Starting today I will post a series of essays concerning India; it’s history and International Relations, particularly within its own subcontinent, China, America, and the geopolitics of Asia. One interpretation of a rising India is that for its potential to be successfully realized, it will have to comfortably secure the Indic realm within its sphere. The Indic source encompasses the Indian subcontinent which the modern, Indian state already secures the majority of. It is the Indic source that gives a common cultural universe to this neighborhood. Keep this in mind as as we delve deeper into a rising India and its relation to the smaller nations surrounding as well as the larger nations (China, Russia) on the near periphery.
Over the course of successive empires, the Indian subcontinent was united, and through four or five periods of history in which the India we see today was blended. This series begins with 1) Ancient India and 2) Mughal India. Mughal India saw Islamic rule in the north, Khanates moving into the subcontinent and over time integrating into the fabric of societies of the indigenous people. Islam plays an important role in India.
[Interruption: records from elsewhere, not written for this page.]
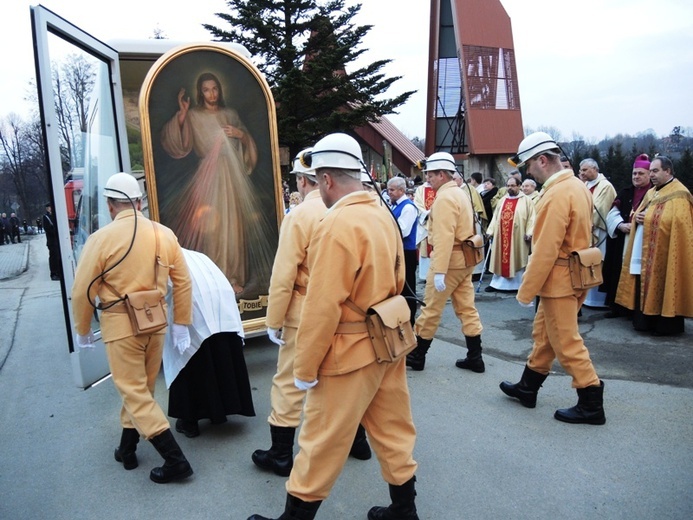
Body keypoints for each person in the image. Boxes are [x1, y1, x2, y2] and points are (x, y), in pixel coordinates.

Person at [248, 133, 419, 520]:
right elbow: (401, 274)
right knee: (393, 429)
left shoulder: (337, 222)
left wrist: (306, 369)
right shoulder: (381, 210)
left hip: (350, 350)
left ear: (325, 179)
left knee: (320, 440)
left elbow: (322, 307)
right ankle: (404, 510)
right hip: (387, 339)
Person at [253, 149, 372, 479]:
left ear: (305, 181)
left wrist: (273, 320)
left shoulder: (299, 216)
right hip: (348, 310)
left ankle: (280, 453)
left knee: (289, 381)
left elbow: (283, 274)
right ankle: (357, 441)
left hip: (305, 310)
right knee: (341, 376)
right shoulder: (358, 209)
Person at [71, 172, 195, 483]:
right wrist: (181, 323)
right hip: (156, 322)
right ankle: (127, 449)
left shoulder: (100, 239)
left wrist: (83, 328)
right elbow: (182, 282)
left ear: (111, 205)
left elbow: (82, 289)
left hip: (121, 326)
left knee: (134, 391)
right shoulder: (164, 234)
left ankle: (175, 460)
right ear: (139, 202)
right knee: (142, 389)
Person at [500, 132, 606, 425]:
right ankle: (527, 387)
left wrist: (525, 291)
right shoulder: (576, 185)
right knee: (546, 336)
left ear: (542, 160)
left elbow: (545, 248)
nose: (527, 173)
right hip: (575, 272)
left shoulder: (557, 192)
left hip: (559, 277)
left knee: (565, 341)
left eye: (529, 166)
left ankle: (591, 398)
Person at [161, 71, 274, 296]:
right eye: (206, 90)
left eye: (214, 89)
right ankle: (214, 275)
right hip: (208, 177)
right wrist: (182, 114)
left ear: (219, 90)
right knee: (211, 226)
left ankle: (234, 277)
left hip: (233, 178)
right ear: (200, 93)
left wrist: (240, 135)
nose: (211, 94)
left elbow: (248, 147)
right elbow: (177, 144)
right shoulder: (193, 115)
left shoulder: (230, 114)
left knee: (234, 227)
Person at [406, 152, 486, 373]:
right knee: (467, 308)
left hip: (449, 262)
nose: (427, 179)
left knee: (431, 309)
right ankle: (475, 356)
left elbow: (444, 237)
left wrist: (439, 271)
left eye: (430, 174)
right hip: (464, 261)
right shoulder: (460, 193)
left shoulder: (445, 198)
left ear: (441, 174)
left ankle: (417, 355)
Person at [163, 248, 255, 438]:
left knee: (192, 363)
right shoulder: (197, 255)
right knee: (221, 357)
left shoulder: (164, 258)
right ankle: (220, 410)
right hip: (222, 310)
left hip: (193, 310)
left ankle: (190, 420)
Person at [615, 156, 693, 335]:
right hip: (646, 250)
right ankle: (645, 322)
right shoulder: (652, 193)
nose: (651, 175)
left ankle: (666, 325)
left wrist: (647, 218)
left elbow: (680, 224)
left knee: (667, 281)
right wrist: (639, 218)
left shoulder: (680, 194)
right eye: (650, 171)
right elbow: (642, 214)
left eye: (655, 171)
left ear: (668, 171)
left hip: (667, 252)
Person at [603, 154, 652, 318]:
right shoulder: (625, 192)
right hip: (624, 240)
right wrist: (620, 225)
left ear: (649, 174)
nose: (636, 177)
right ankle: (617, 307)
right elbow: (613, 213)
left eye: (640, 173)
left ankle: (635, 310)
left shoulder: (654, 193)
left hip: (642, 242)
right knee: (618, 271)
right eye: (634, 174)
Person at [485, 176, 535, 292]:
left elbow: (532, 218)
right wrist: (490, 231)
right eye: (508, 185)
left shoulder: (526, 200)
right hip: (501, 236)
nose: (510, 188)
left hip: (518, 236)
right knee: (500, 257)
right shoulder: (502, 200)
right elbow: (495, 217)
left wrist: (529, 232)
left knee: (516, 257)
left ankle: (517, 285)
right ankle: (497, 284)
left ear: (519, 186)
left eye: (513, 186)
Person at [579, 158, 616, 308]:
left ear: (595, 169)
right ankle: (586, 297)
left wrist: (582, 220)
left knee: (597, 261)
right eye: (581, 170)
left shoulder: (605, 186)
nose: (582, 173)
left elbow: (600, 208)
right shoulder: (585, 185)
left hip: (599, 231)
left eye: (585, 170)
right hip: (585, 230)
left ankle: (598, 300)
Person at [387, 177, 419, 325]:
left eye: (392, 190)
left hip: (407, 252)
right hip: (398, 251)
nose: (389, 193)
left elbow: (403, 231)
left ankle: (410, 321)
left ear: (401, 190)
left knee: (407, 288)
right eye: (388, 189)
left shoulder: (408, 207)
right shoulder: (395, 205)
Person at [413, 177, 435, 282]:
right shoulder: (420, 189)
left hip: (439, 223)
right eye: (427, 175)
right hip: (425, 223)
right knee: (425, 249)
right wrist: (427, 213)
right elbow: (417, 204)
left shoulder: (441, 188)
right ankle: (426, 275)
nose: (429, 178)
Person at [42, 203, 61, 280]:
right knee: (53, 257)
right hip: (52, 241)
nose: (50, 209)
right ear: (47, 209)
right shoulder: (46, 217)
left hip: (57, 240)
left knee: (58, 257)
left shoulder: (55, 215)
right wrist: (56, 232)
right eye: (49, 207)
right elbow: (47, 229)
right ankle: (53, 274)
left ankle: (59, 272)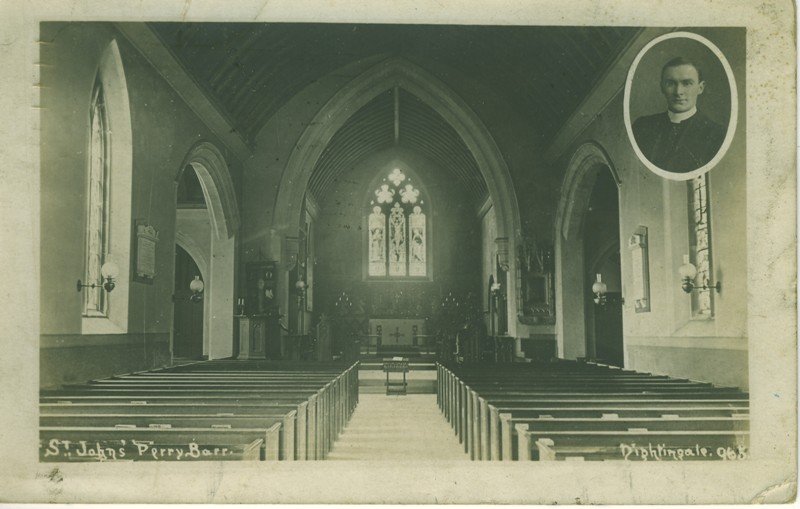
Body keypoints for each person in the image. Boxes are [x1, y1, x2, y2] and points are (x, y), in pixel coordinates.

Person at [633, 57, 726, 174]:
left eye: (687, 83)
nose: (678, 92)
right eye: (670, 83)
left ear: (700, 88)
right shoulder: (641, 127)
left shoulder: (716, 134)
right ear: (662, 87)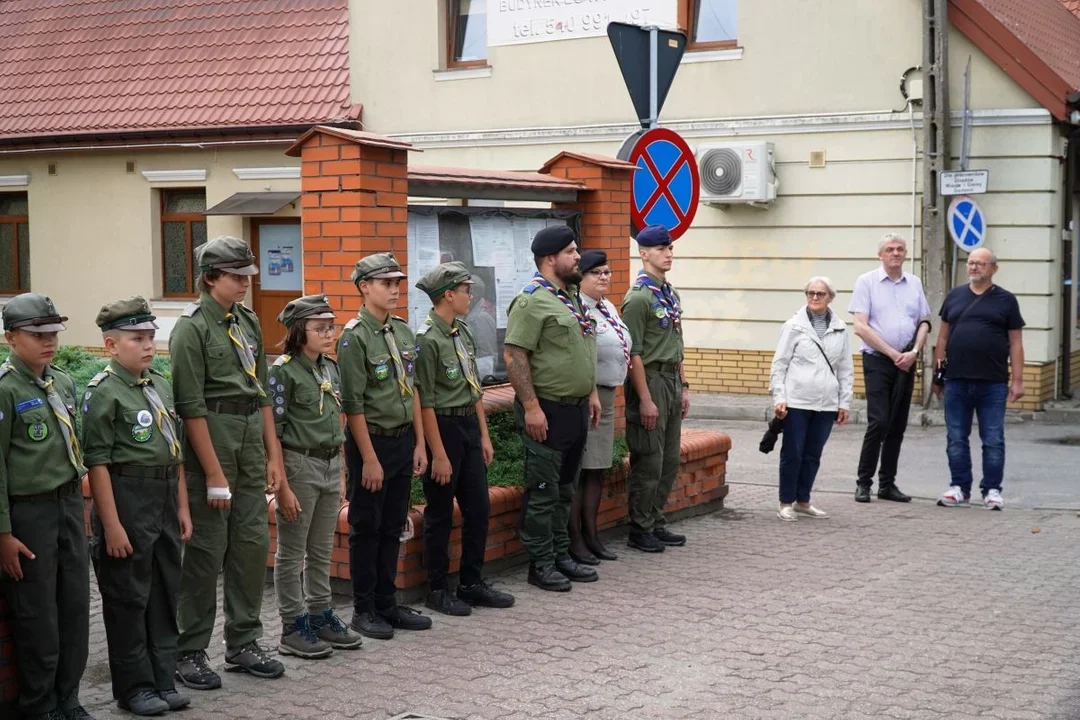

Conversion of Indians occurred over a period of two hundred years, and only the latter 100 of those years were under the Mughals.
The blending of Islam within India would become part of a British strategy of divide and conquer during the third period. The 3) Raj period or British India began with the British trading empire navigating its way to the subcontinent. When the British arrived, they successfully managed to play princes of the different realms off of one another, while simultaneously adding India to the building blocks of the early globalization period in the early modern world. The British not only managed to play Indian princes off one another, but entire people, including Muslim Indians and non-Muslim Indians. The British did this by giving concessions and privilege’s to Muslim Indians. With that, they encouraged Muslims to build a distinctive identity revolving around their religion. This helped the British to continue their political piercing of Indian society though the early 20th century. However the resistance to being a crown jewel in the British trading empire began over 100 years before the beginning of the 4th period.
4) 1947 the independence of India and the creation of a modern state. The independence of India has been perhaps one of the most successful creations of a modern state from the regressive period of colonialism. Though the subcontinent has had its own divisive and at times bloody issues, the Indian state has not collapsed in on itself. There were breakaways, land-border conflicts, Maoist rebellions, and domestic economic and social woes with the beginning of Independence. These issues did not stop India from entering its 5th period. 5) The post-Cold War period began great changes in India. It was not only the international environment that was changing, but the domestic environment within India. India had come out of the shadows of the Cold War as an international player, with a new market-friendly set of policy preferences, and a strong pattern of economic growth and development focused on the technological, research, and service sectors.
Beijing may have been the capital to watch recently with the success of the APEC summit amid Chinese-Japanese, US-Chinese, US-Russia, and China-Russia relations that are all at crucial diplomatic stages that could trend in either a more positive, or more conflict-prone way. But New Delhi should not be counted out; India’s power on the world stage is increasing, which means all these nations will be looking to India as a possible counterweight or hedge to another in the next decade. Whether India will be able to secure its own backyard will have an impact on just how much global influence it is able to attain after moving out of Cold War isolation.